Forderungen und Kritik an EU-Parlamentarier
In Anbetracht der bevorstehenden EU-Wahlen fordert AI die EU-Parlamentarier auf dafür zu sorgen, dass Menschenrechte in der EU endlich mehr als ein Lippenbekenntnis werden. Heinz Patzelt stellt klar: „Wenn Parlamentarier bei einer Abstimmung zu einem ersten Entwurf einer verbindlichen Asylrichtlinie für eine völkerrechtskonforme Anwendung der Genfer Flüchtlingskonvention stimmen und dafür auf nationaler Ebene als Chaoten und Verräter diskreditiert werden, wird Amnesty International für diese Menschenrechtsverteidiger eintreten!“

Mittelmeer: Piraterie auf Italienisch
Jahrhunderte lang war der direkte Meerzugang einzelner Staaten ein vehement verteidigter strategischer und wirtschaftlicher Erfolgsfaktor. Die italienische Regierung unter Ministerpräsident Silvio Berlusconi scheint nun ausschließlich  von diesen Vorteilen profitieren zu wollen, ohne die dazugehörenden Verpflichtungen zu akzeptieren. In einem alle Menschenrechte verhöhnenden Plan, sich endgültig vom Asylrecht zu verabschieden, hat sie ein Abkommen mit Libyen getroffen, dass ihr das Abfangen und Verschleppen von Flüchtlingen am offenen Meer ermöglicht.  „Wer ein Schiff auf offener See außerhalb seiner Hoheitsgewässer gegen den Willen der Besatzung betritt, unter seine Gewalt bringt und die Passagiere anschließend mit Gewalt verschleppt, begeht einen Akt der Piraterie. Dies mögen Herr Berlusconi und sein Innenminister bei den laut angekündigten und bereits in Umsetzung befindlichen Abwehrstrategien bedenken“, warnt Patzelt.

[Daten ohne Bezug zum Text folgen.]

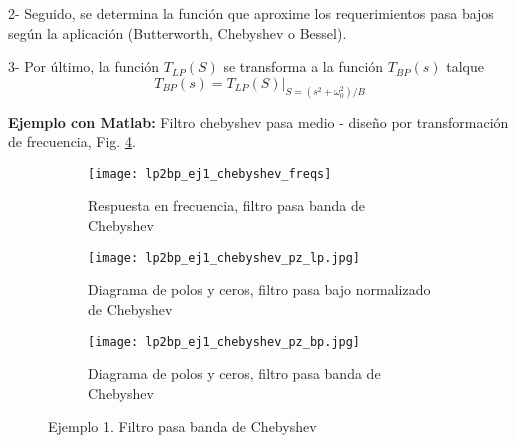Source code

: \documentclass[informe.tex]{subfiles}
\begin{document}
	2- Seguido, se determina la función que aproxime los requerimientos pasa bajos según la aplicación (Butterworth, Chebyshev o Bessel).	
	
	3- Por último, la función $T_{LP}(S)$ se transforma a la función $T_{BP}(s)$ talque 
				$$T_{BP}(s)= \left. T_{LP}(S) \right|_{S=(s^2+\omega^2_0)/B}$$
				
\textbf{Ejemplo con Matlab:} Filtro chebyshev pasa medio - diseño por transformación de frecuencia, Fig. \ref{fig:transformacion:bp:ej1_freqs_bp}.\newline  

  		

 

\begin{figure}[h]
     \centering
     \begin{subfigure}[b]{0.3\textwidth}
         \centering
         \texttt{[image: lp2bp\_ej1\_chebyshev\_freqs]}
         \caption{Respuesta en frecuencia, filtro pasa banda de Chebyshev}
         \label{fig:transformacion:bp:ej1_freqs_bp:freqs_bp}
     \end{subfigure}
     \hfill
     \begin{subfigure}[b]{0.3\textwidth}
         \centering
         \texttt{[image: lp2bp\_ej1\_chebyshev\_pz\_lp.jpg]}
         \caption{Diagrama de polos y ceros, filtro pasa bajo normalizado de Chebyshev}
         \label{fig:transformacion:bp:ej1_freqs_lp:pz}
     \end{subfigure}
     \hfill
     \begin{subfigure}[b]{0.3\textwidth}
         \centering
         \texttt{[image: lp2bp\_ej1\_chebyshev\_pz\_bp.jpg]}
         \caption{Diagrama de polos y ceros, filtro pasa banda de Chebyshev}
         \label{fig:transformacion:bp:ej1_freqs_bp:pz}
     \end{subfigure}
 	 \caption{Ejemplo 1. Filtro pasa banda de Chebyshev}
     \label{fig:transformacion:bp:ej1_freqs_bp}
\end{figure}
\end{document}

Justizanstalten – Taser statt Personal?
AI kritisiert die Wiedereinführung der Elektroschockwaffe Taser im Bereich der Justizwache, ohne eine vom Innenministerium angekündigte, umfassende Evaluierung der Gefahren abzuwarten. Die Justizministerin kündigte die umgehende Wiedereinführung des Tasers gleichzeitig mit der Bekanntgabe von Personaleinsparungen an. Patzelt: „Taser statt Personal, so wird ein menschenrechtskonformer Strafvollzug jedenfalls nicht funktionieren. Wenn Gefängnis Menschen bessern soll, braucht es ausreichendes, motiviertes und hochqualifiziertes Personal, nicht Abschreckung mit dem Potenzial der Folter auf Knopfdruck“.
Wie leicht diese Waffe missbräuchlich eingesetzt werden kann, zeigt die Anwendung des potenziell lebensgefährlichen Tasers gegen einen in österreichischer Polizeihaft mit Selbstmord drohenden Schubhäfling, der seine Psychologin sprechen wollte. Amnesty verwahrt sich auch auf schärfste gegen die Behauptung, dass die neuen Einsatzbedingungen alle Bedenken von AI berücksichtigen. „Das Justizministerium war trotz dringlicher Aufforderung bisher nicht bereit, uns den Text des neuen Erlasses vorzulegen oder mit uns zu diskutieren“, so Patzelt.